- _Assignment_
Start at the line below containing "enregistrements audio" and stop at the line containing "KULINER WISATA". Repeat every line of that stretch exactly, and nothing outside it.
*** Opening of Provided information ***
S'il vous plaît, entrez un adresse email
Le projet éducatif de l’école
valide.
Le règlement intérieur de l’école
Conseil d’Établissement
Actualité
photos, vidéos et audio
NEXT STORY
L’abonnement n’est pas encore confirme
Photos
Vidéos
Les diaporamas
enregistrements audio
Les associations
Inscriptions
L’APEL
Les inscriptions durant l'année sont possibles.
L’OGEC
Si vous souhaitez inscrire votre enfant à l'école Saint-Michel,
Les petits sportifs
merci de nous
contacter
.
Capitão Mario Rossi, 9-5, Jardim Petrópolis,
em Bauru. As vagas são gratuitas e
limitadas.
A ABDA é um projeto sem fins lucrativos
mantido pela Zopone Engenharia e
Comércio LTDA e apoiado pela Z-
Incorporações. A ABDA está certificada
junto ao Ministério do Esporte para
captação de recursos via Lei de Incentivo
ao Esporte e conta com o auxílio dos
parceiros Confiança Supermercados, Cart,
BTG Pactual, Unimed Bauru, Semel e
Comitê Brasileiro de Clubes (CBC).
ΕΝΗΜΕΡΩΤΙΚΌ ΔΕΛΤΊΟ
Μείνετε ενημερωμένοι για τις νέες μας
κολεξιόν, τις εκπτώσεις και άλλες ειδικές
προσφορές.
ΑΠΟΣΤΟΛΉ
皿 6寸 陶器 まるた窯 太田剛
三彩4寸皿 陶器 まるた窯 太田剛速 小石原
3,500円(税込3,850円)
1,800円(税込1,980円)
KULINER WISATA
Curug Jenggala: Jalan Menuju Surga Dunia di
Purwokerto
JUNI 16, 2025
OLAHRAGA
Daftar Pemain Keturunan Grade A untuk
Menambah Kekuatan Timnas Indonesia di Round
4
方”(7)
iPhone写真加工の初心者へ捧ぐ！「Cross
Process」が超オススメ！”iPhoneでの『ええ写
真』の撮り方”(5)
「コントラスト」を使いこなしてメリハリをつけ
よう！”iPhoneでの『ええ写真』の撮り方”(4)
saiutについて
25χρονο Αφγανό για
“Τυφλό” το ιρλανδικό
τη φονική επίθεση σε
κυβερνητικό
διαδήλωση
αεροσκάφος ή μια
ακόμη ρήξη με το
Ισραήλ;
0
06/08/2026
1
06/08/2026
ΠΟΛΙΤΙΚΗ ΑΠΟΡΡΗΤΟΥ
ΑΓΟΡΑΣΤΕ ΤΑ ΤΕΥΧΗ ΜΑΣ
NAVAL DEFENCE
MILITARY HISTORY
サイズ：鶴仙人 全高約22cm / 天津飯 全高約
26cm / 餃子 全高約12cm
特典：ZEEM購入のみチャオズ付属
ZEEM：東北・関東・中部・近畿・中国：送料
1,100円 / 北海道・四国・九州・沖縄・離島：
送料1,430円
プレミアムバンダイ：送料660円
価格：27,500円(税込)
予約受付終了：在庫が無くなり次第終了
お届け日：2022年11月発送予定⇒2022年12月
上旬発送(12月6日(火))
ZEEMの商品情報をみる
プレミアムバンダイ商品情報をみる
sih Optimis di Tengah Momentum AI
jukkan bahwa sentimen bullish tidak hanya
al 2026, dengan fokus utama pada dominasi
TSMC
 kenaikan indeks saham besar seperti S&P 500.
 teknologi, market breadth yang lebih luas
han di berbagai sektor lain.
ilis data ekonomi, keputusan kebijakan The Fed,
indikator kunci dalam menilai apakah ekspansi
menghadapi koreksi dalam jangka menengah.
*** Close of Provided information ***
- _Solution_
enregistrements audio
Les associations
Inscriptions
L’APEL
Les inscriptions durant l'année sont possibles.
L’OGEC
Si vous souhaitez inscrire votre enfant à l'école Saint-Michel,
Les petits sportifs
merci de nous
contacter
.
Capitão Mario Rossi, 9-5, Jardim Petrópolis,
em Bauru. As vagas são gratuitas e
limitadas.
A ABDA é um projeto sem fins lucrativos
mantido pela Zopone Engenharia e
Comércio LTDA e apoiado pela Z-
Incorporações. A ABDA está certificada
junto ao Ministério do Esporte para
captação de recursos via Lei de Incentivo
ao Esporte e conta com o auxílio dos
parceiros Confiança Supermercados, Cart,
BTG Pactual, Unimed Bauru, Semel e
Comitê Brasileiro de Clubes (CBC).
ΕΝΗΜΕΡΩΤΙΚΌ ΔΕΛΤΊΟ
Μείνετε ενημερωμένοι για τις νέες μας
κολεξιόν, τις εκπτώσεις και άλλες ειδικές
προσφορές.
ΑΠΟΣΤΟΛΉ
皿 6寸 陶器 まるた窯 太田剛
三彩4寸皿 陶器 まるた窯 太田剛速 小石原
3,500円(税込3,850円)
1,800円(税込1,980円)
KULINER WISATA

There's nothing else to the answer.